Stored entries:
-- Opening Marker --

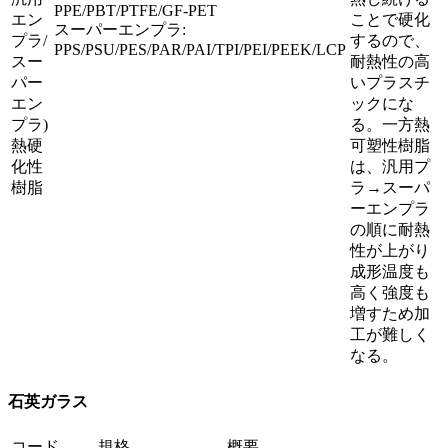
PPE/PBT/PTFE/GF-PET
エン
ことで硬化
スーパーエンプラ:
プラ/
するので、
PPS/PSU/PES/PAR/PAI/TPI/PEI/PEEK/LCP
スー
耐熱性の高
パー
いプラスチ
エン
ックにな
プラ)
る。一方熱
熱硬
可塑性樹脂
化性
は、汎用プ
樹脂
ラ→スーパ
ーエンプラ
の順に耐熱
性が上がり
成形温度も
高く強度も
増すため加
工が難しく
なる。
石英ガラス
コード
規格
概要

-- Closing Marker --

To do >> All of the lines above must be repeated without alteration, though the pictures are to be excluded.

Task result >>
PPE/PBT/PTFE/GF-PET
エン
ことで硬化
スーパーエンプラ:
プラ/
するので、
PPS/PSU/PES/PAR/PAI/TPI/PEI/PEEK/LCP
スー
耐熱性の高
パー
いプラスチ
エン
ックにな
プラ)
る。一方熱
熱硬
可塑性樹脂
化性
は、汎用プ
樹脂
ラ→スーパ
ーエンプラ
の順に耐熱
性が上がり
成形温度も
高く強度も
増すため加
工が難しく
なる。
石英ガラス
コード
規格
概要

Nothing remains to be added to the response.